EN 1989,UN F16 BELGE S'ECRASAIT ACCIDENTELLEMENT EN NORVEGE LE MECANO DE LA FORCE AERIENNE VOLAIT-IL POUR LE KGB?

En 1989, un F-16 belge s'écrasait «accidentellement» en Norvège

Le mécano de la Force aérienne volait-il pour le KGB?

Depuis l'arrestation, le mois dernier, des espions dénoncés par le transfuge russe Vladimir Komopliev (l'ancien premier secrétaire de l'ambassade de Russie à Bruxelles), deux enquêtes se poursuivent à plein régime... La première, pénale, est conduite par le juge bruxellois Bruno Bulthé. Elle vise à vérifier que des délits contre la sûreté extérieure de l'État ont été commis et à permettre que les coupables en soient punis. La seconde est menée par divers spécialistes du renseignement: ceux de la CIA aux États-Unis, qui poursuivent le «debriefing» du transfuge; ceux de la Sûreté et et du SGR en Belgique. L'objectif de ces enquêtes est double: mieux connaître les services d'espionnage russes tels qu'ils existent aujourd'hui (et surtout le Service de renseignements extérieurs, ou SVR, successeur du KGB) ainsi que les opérations qu'ils ont menées, et discerner dans l'ensemble de nos secrets ceux qui ont pu être dévoilés ou violés par les espions.

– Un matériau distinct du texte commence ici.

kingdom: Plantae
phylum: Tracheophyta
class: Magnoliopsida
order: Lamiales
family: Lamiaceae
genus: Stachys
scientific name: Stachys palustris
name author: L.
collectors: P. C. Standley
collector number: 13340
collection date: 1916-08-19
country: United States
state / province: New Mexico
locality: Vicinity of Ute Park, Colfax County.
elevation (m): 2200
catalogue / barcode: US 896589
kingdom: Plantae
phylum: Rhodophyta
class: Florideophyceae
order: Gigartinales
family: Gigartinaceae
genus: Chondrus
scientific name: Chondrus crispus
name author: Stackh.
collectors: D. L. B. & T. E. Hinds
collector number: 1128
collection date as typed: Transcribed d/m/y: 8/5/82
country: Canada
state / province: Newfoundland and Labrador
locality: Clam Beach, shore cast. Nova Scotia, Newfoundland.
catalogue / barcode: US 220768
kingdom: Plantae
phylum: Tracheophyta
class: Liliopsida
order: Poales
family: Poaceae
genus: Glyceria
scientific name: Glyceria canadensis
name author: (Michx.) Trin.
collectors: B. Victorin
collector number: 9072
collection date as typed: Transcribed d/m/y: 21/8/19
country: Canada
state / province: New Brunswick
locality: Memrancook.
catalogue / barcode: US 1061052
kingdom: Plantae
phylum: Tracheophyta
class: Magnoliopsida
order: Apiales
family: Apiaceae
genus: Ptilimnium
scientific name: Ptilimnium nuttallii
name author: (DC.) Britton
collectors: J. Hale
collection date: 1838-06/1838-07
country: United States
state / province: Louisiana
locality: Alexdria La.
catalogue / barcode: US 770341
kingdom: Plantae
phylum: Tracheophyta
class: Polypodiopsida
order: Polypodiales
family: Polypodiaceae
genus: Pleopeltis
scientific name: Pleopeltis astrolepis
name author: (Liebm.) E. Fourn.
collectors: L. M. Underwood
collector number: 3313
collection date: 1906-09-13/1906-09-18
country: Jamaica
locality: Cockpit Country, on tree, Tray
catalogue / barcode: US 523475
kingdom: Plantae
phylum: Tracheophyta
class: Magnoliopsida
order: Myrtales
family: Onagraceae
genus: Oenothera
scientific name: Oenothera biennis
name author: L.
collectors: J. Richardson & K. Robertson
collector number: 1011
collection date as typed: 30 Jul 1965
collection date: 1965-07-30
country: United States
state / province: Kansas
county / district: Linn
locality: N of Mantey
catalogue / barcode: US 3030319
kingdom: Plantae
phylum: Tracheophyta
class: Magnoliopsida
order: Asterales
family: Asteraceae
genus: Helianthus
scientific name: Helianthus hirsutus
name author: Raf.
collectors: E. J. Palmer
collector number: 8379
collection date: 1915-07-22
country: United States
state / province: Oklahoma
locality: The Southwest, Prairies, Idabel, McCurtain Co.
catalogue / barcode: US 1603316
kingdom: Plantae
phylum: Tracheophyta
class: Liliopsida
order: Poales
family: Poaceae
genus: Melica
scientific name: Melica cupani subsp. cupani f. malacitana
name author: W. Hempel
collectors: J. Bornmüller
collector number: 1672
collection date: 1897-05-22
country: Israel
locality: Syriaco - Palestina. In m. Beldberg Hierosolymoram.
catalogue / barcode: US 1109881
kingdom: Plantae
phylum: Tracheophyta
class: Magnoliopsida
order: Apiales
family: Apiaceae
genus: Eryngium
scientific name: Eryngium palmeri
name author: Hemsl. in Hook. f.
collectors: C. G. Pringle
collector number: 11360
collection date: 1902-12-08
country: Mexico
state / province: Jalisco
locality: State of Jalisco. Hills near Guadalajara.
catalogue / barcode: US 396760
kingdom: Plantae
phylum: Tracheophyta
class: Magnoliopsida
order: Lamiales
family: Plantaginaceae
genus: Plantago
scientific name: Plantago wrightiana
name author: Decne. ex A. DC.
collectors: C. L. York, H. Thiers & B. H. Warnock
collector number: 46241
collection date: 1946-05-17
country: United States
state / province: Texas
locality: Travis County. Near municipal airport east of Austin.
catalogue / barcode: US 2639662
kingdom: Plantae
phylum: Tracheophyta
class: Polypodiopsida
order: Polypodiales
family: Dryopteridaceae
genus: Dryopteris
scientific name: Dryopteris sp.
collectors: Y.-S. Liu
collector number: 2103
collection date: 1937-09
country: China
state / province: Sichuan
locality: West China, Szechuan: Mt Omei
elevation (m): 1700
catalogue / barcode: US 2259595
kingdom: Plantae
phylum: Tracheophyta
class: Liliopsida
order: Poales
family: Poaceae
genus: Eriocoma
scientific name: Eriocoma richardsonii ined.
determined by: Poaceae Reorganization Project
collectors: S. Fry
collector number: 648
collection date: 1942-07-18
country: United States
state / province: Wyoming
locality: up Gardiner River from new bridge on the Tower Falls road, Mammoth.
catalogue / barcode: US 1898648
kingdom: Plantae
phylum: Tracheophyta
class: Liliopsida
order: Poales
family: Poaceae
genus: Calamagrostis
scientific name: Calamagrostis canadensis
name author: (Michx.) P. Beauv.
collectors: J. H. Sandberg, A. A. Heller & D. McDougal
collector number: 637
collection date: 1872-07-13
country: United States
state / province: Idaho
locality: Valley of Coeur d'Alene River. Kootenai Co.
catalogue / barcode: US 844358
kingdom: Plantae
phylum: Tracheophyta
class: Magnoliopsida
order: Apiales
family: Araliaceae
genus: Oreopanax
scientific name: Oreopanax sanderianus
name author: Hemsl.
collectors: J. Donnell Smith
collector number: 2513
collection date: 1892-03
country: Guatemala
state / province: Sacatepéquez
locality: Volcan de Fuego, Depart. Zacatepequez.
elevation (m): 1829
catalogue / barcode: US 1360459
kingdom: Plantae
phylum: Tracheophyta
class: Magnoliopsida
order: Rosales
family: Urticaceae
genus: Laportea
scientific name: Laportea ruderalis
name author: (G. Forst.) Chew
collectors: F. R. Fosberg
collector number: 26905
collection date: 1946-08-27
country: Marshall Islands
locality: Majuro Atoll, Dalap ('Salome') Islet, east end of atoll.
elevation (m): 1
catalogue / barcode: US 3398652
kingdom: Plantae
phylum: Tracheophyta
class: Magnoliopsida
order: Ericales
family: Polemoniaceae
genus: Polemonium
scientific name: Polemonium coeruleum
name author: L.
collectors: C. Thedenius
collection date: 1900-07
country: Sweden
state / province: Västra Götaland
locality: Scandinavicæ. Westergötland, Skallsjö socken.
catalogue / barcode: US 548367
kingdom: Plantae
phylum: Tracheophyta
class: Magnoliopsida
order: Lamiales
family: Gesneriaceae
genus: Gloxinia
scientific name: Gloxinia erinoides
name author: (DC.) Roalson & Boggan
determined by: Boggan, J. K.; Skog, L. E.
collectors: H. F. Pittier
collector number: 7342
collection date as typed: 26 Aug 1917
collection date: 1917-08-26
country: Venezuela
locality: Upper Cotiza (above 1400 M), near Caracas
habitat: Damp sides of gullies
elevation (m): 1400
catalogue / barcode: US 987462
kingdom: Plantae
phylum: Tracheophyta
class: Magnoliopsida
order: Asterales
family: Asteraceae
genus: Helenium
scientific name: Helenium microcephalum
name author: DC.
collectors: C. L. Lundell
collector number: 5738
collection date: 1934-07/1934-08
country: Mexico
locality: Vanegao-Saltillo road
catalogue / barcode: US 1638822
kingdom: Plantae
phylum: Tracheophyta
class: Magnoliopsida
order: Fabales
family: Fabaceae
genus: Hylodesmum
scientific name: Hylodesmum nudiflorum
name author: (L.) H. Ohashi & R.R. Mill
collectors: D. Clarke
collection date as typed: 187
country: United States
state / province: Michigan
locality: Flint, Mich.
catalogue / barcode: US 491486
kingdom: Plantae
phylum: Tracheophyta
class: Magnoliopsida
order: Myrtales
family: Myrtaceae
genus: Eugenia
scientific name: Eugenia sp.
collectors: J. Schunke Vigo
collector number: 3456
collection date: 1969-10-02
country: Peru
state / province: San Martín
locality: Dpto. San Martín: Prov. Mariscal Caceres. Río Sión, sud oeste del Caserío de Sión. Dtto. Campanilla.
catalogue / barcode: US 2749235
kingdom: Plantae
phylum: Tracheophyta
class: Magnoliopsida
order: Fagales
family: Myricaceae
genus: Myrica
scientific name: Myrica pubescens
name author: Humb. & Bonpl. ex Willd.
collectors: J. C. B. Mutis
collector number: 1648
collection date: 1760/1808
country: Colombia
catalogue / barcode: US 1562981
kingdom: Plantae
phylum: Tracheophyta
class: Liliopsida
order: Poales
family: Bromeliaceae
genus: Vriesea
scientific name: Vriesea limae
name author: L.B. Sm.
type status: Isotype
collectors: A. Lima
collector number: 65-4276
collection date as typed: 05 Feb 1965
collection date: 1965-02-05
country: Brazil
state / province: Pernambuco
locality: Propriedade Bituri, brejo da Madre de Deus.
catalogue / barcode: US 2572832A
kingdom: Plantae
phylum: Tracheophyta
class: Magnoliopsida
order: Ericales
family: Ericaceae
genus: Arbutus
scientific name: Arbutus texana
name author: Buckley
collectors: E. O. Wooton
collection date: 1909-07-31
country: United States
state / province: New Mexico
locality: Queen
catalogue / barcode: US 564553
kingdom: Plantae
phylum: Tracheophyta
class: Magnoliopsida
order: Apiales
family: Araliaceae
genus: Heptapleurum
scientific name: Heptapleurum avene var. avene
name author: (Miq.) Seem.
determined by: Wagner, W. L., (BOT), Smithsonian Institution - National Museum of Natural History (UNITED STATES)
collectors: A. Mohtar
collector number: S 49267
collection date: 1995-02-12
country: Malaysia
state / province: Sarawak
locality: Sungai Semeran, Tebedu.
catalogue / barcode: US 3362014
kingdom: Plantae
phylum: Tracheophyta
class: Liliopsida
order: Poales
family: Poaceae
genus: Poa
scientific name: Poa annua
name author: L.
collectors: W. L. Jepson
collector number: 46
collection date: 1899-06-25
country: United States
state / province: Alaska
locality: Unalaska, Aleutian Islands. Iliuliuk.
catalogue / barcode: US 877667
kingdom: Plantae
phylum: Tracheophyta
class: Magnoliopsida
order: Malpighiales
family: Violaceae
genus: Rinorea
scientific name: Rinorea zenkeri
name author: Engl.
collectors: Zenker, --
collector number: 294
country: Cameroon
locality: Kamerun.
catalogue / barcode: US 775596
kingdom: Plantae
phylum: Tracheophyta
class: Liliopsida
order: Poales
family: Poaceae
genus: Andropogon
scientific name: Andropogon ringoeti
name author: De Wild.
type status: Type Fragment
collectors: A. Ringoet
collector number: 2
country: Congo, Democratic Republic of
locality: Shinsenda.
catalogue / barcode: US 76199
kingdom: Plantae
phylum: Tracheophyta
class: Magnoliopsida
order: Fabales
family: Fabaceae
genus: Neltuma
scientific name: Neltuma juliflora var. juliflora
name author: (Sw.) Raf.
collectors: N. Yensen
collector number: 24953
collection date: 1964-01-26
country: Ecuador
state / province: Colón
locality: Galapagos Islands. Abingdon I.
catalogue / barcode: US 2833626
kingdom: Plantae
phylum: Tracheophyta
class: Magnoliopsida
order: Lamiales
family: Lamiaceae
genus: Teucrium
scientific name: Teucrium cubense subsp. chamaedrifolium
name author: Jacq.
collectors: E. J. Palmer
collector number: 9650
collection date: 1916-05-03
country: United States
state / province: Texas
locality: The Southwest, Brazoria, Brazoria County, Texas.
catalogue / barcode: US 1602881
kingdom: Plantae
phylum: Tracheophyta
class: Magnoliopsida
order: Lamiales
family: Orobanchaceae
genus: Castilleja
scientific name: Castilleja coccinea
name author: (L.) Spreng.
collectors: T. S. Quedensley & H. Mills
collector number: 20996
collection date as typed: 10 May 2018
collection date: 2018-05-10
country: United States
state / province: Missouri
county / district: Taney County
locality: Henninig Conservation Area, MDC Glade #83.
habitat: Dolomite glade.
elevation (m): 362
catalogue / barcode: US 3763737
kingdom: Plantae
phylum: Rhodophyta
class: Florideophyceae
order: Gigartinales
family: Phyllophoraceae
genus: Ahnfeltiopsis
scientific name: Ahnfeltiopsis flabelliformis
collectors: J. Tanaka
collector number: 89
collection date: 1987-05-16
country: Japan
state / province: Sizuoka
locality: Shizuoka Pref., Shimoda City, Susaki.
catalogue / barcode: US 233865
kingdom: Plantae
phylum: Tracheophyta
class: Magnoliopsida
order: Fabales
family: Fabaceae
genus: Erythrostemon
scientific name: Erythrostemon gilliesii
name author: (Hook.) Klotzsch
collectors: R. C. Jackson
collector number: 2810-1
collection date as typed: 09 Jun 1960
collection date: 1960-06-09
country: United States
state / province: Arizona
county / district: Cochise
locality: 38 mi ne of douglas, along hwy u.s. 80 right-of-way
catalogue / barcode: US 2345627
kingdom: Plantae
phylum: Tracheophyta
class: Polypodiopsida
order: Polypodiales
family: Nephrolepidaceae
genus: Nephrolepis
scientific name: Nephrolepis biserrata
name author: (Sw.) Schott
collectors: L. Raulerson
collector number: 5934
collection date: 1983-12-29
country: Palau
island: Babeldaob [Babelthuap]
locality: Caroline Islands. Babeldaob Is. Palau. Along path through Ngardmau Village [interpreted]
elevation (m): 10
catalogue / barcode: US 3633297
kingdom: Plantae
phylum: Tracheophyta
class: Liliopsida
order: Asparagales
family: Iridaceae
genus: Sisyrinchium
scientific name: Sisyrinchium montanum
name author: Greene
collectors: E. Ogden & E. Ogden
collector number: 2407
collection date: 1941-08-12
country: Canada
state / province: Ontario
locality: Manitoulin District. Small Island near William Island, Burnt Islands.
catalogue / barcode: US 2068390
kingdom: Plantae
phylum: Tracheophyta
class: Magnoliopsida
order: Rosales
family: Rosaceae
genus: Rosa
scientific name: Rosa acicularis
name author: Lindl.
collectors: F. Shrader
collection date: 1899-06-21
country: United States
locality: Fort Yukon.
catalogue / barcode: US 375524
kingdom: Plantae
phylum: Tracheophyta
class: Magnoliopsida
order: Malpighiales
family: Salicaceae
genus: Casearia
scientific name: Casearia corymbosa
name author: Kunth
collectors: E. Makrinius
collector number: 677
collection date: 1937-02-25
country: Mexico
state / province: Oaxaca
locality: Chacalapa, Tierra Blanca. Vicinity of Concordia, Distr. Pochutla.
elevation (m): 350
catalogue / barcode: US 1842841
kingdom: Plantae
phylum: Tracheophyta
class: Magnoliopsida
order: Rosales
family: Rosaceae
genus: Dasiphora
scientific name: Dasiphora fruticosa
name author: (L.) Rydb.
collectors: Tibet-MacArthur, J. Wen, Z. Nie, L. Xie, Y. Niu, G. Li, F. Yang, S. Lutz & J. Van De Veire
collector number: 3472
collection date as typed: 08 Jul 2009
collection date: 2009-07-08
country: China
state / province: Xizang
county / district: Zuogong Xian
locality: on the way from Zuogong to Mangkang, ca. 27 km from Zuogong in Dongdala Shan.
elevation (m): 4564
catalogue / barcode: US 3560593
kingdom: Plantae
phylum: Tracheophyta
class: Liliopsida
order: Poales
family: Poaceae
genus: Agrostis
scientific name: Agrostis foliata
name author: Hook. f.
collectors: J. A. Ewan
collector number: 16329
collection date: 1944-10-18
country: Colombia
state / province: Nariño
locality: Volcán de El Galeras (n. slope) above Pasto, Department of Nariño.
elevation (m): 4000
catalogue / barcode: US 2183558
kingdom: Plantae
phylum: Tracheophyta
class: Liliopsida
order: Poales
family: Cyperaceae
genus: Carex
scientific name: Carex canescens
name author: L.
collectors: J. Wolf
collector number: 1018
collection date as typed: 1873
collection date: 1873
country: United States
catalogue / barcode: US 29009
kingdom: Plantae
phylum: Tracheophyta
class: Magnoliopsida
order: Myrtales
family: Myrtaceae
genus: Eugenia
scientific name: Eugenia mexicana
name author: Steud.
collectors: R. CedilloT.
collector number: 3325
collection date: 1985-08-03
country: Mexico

À cet égard, des informations importantes (qui proviendraient des «debriefings» de Vladimir Komopliev) viennent de parvenir en Belgique. Selon ces informations, le crash d'un F-16 belge qui s'est produit le 5 septembre 89 en Norvège ne serait pas accidentel. Il s'agirait d'une opération ratée du KGB, d'une tentative de vol menée au profit de l'URSS! Même dans un film de «série B», on n'oserait plus un tel scénario. Pourtant, très sérieusement, le dossier de «l'accident» est réouvert à l'auditorat militaire de Bruxelles...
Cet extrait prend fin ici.